A skoro wspomniałem o Redeye, czy mówiłem kiedyś, jak bardzo nienawidzę eskortować w grach NPC? Ci debile lgną do zagrożenia i nie potrafią się bronić. Czy naprawdę tak ciężko było zaprogramować zastępcy szeryfa umiejętność strzelania, skoro twórcy potrafili dać Svetlanie zdolność machania ostrzami? Do tego nie można przebiegać przez hordy, bo debile zostaną z tyłu i posłużą za posiłek dla armii wygłodniałych nieumarłych. Stare, dobre artificial stupidity.
Taki duży, a tak dał się załatwić
Tak narzekam i narzekam, na strzelanie, na pułapki, na AS, ale gra nie jest wcale zła. Podoba mi się fakt, że scenarzyści zdawali sobie sprawę z tego, ile standardów horroru wykorzystali i postanowili zawrzeć kilka autoironicznych żartów, jak chociażby Stranger odmawiający podania hasła do siedziby Spookhouse, gdyż uważa je za kompletny debilizm i przestarzałe zabezpieczenie. To, w połączeniu z jednak dość ciekawymi aktami, poza trzecim (nie mogłem sobie odpuścić, tegoż powinno nie być po prostu) i świetnym protagonistą zapewnia zabawę na kilka godzin.

Tytuł ma też swoje momenty. Czasami podskakiwałem na krześle, kiedy nagle wyskakiwało coś, gdzieś w oddali przemykał ghoul, bądź też szedłem korytarzem i nie było żadnych niemilców. Spodziewałem się wtedy ataku z każdej strony, nie wiedząc, jakie wyposażenie będzie najlepsze. Niestety, większość z tych momentów grozy to jump scare’y. Dadzą frajdę, ale nie sprawią, że gracz nie prześpi nocy bez zaufanych Coltów pod ręką.
Siema Elspeth
Nie zawodzi też oprawa dźwiękowa. Muzyka, która podkreśla nastrój, niezłe odgłosy strzałów i potworów, a nade wszystko, świetna gra aktorów głosowych. Szczególnie głos Strangera zapada w pamięć, szkoda, że mężczyzna, który go podkładał już nie żyje, naprawdę był świetny w tym, co robił.
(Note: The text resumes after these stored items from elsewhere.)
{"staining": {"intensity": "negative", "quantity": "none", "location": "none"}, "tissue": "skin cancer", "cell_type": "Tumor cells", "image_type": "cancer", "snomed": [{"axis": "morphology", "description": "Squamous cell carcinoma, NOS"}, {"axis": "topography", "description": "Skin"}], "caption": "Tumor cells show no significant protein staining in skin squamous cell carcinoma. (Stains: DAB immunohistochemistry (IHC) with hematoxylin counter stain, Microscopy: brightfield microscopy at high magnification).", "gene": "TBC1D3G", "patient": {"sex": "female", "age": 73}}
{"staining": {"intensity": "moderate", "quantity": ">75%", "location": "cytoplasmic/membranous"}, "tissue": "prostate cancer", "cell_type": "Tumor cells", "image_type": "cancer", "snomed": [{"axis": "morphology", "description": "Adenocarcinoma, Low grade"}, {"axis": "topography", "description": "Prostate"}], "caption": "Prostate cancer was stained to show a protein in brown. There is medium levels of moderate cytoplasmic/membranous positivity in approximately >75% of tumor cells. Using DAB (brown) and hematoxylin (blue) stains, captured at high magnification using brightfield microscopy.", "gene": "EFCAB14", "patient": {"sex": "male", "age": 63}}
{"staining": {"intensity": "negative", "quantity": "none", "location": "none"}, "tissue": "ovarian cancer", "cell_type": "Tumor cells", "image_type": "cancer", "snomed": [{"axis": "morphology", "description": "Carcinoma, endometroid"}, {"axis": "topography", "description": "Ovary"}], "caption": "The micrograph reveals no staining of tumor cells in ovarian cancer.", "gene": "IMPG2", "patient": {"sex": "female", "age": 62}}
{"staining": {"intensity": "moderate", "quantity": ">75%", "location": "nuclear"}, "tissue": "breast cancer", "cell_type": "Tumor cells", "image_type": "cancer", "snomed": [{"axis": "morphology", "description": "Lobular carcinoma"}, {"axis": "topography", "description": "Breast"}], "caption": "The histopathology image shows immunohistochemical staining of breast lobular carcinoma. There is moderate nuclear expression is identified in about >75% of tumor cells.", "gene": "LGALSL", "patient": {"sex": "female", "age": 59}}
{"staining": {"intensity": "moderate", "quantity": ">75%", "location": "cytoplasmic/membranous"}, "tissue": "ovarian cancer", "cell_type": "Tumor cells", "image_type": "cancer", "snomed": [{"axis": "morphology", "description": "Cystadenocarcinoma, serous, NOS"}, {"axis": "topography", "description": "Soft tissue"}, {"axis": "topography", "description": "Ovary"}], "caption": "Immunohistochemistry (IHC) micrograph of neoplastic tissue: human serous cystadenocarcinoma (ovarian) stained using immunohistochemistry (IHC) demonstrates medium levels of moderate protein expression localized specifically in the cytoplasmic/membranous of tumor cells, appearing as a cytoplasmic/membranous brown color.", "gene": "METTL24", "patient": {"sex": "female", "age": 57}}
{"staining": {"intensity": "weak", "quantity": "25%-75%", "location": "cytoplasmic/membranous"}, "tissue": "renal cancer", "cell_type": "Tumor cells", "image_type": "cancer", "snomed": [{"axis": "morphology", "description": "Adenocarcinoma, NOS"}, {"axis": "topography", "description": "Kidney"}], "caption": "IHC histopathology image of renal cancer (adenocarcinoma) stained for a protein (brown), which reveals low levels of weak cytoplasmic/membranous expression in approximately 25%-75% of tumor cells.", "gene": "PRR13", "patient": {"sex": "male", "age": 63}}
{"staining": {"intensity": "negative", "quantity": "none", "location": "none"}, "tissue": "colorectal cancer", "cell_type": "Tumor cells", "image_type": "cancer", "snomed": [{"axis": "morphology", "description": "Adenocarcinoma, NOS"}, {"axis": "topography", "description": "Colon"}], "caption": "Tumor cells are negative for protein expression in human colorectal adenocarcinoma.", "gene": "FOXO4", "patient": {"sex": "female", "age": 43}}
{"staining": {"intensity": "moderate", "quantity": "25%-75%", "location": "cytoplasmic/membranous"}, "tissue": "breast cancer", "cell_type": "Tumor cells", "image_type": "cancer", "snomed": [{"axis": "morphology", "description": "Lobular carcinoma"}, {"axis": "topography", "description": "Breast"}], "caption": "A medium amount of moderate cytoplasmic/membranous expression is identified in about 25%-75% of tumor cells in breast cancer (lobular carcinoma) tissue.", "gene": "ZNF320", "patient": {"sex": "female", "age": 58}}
Terminal Reality planowało stworzenie pełnoprawnego sequela, co widać po zakończeniu cliffhangerem, jednak nigdy projekt nie został wypuszczony. Miast tego, Svetlana Lupescu posłużyła jako wzorzec dla Rayne, a część pomysłów wykorzystano w BWP.
Znowu się spotykamy
Gra miała potencjał stać się hitem, jednak sterowanie i durna kamera zarżnęły świetną koncepcję. Jeśli komuś podobało się BWP, może spokojnie i sięgnąć po Nocturne, jednak dzisiaj, rozpieszczeni przez wyżynanie potworów w pełnym trójwymiarze nie będziemy czerpać takiej frajdy z tego, co radowało starsze pokolenie. Wielka szkoda.
Moje ulubione ujęcie
Zalety:
- Stranger!
- spore zróżnicowanie adwersarzy
- cztery różne akty
- świetna oprawa dźwiękowa
- autoironia

Wady:
- praca kamery
- nastawienie na walkę

Ocena za grozę: 5/10
Ocena za grywalność: 5/10

20.05.2015

Clive Barker's Jericho, czyli siedmiu wspaniałych



Obiecywałem, że Clive Barker pojawi się jeszcze na łamach tego bloga. Jego próby tworzenia wirtualnych horrorów nie zakończyły się, na szczęście, na Undying, pomimo jego małej popularności. Wprawdzie na kolejny tytuł oparty na jego pomysłach, trzeba było czekać aż siedem lat, ale, przynajmniej pod względem fabuły, warto było.

Przed Adamem i Ewą, Jahwe stworzył inny byt, The Firstborn. Pierworodny, bo tak będę go nazywał, nie był ani piękny, ani brzydki, ani kobietą, ani też mężczyzną. Bóg nie był zachwycony swoim tworem i postanowił skazać go na wieczne wygnanie. Pierworodny otrzymał swój własny, mały świat, który jednocześnie stanowił więzienie, a twórca podjął kolejną próbę, znaną już z Księgi Rodzaju. Jednak uwięziony nie chciał trwać w tej sytuacji i przez wieki podjął kilka prób ucieczki, za każdym razem zabierając ze sobą kawałek ówczesnego świata.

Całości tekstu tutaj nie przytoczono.